Mousse wise a chocolate variation on this white chocolate one would be my choice: www.google.com/amp/s/www.deliciousmagazine.co.uk/recipes/white-chocolate-mint-mousse/amp/ but thinking about it further, one made with gelatine might give a less solid cake?

Then cheesecake wise if you want a white chocolate one on top this one is good:

www.bbcgoodfood.com/recipes/malt-chocolate-cheesecake

And a ganache would just be your ratio of dark chocolate to cream - a thin, pourable ganache is usually 2:1 cream to chocolate but you could reduce the cream quantity to make it thicker.
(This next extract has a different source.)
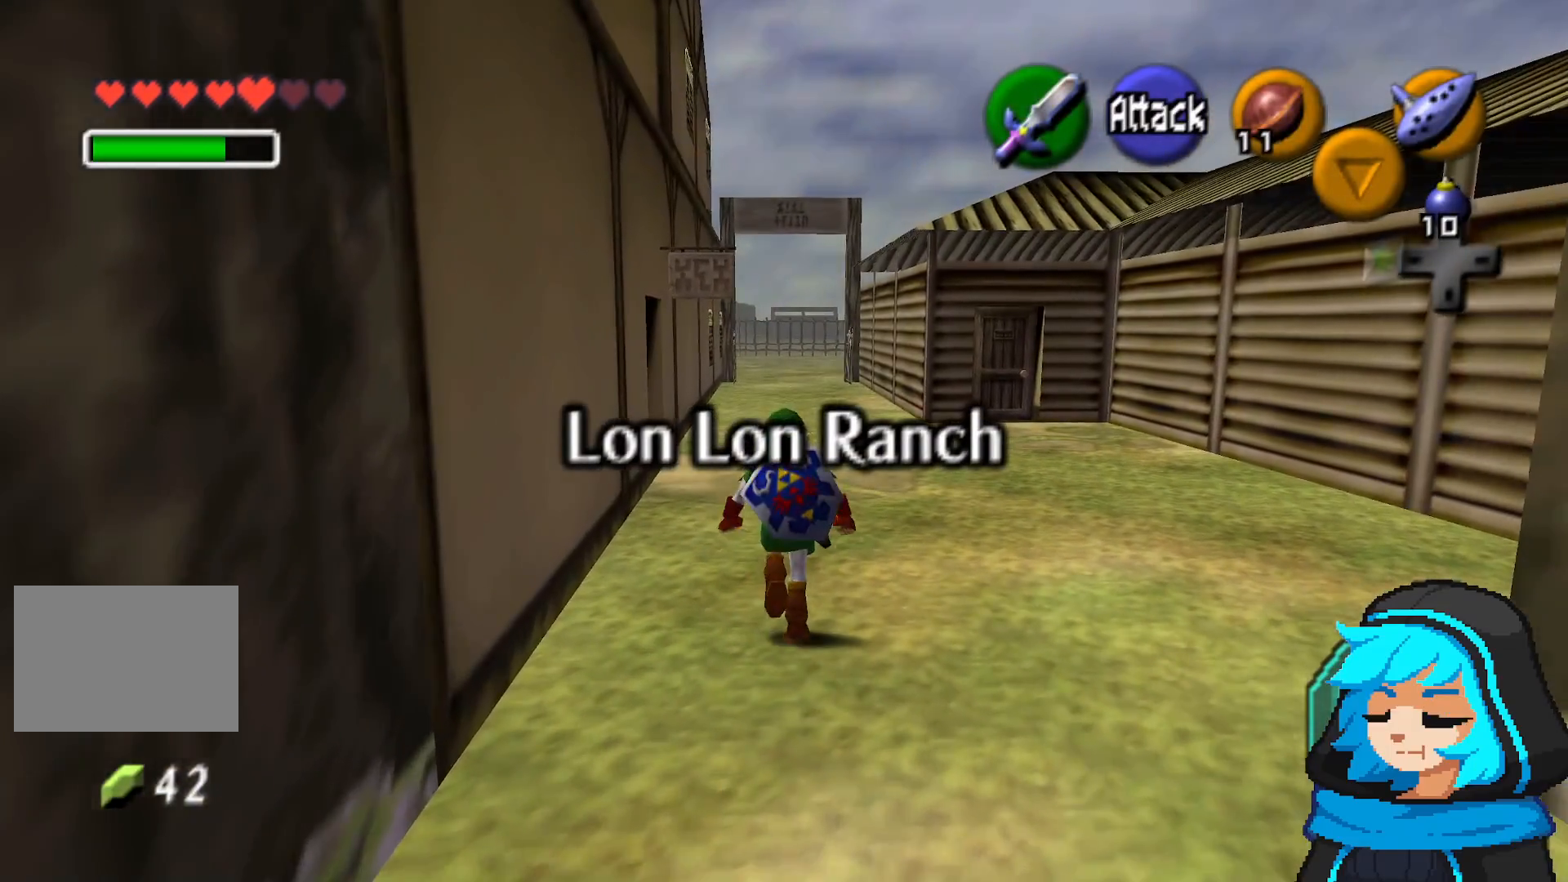
{"dt_ms": 500, "buttons": [], "left_stick": "up", "events": []}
bakinginspo · 22/01/2022 09:38

Thank you so much @Gladioli23, this is genius!!! I thought about being experimental with it but couldn't quite picture the cheese cake sitting on mousse. I will give it a try with the recipes you've suggested Smile

This is probably a good kick in the bum for me! I normally have little trust in myself and so feel like if I don't follow a recipe to the letter, the outcome can't possibly be tasty. Maybe I can learn to dare to experiment a bit more!

OP posts:
bakinginspo · 22/01/2022 09:39

(Still if there is anyone out there who remembers seeing this cake in a recipe book they have, or knows something about where it comes from/in what sort of direction I could do some further digging, I'd still love to hear this too!)

OP posts:
Gladioli23 · 22/01/2022 21:04

Ahah, I think I am pretty much the opposite in terms of recipes.

I don't usually just make things up from scratch, but I pretty regularly read maybe 10-15 recipes for a dish then take the one I think will work best as the base and then adapt it based on my favourite parts of the others.

e.g. my chocolate brownie recipe is technically nigella from how to be a domestic goddess but I exchange a chunk of the white sugar for dark brown to give it a more molasses-y taste, then also switch in 15g of cocoa powder to replace the butter, and switch out a chunk of the nuts for white chocolate chunks ... At which point one sort of has to wonder if it's the same recipe any longer? All my recipe books are full of edits like that!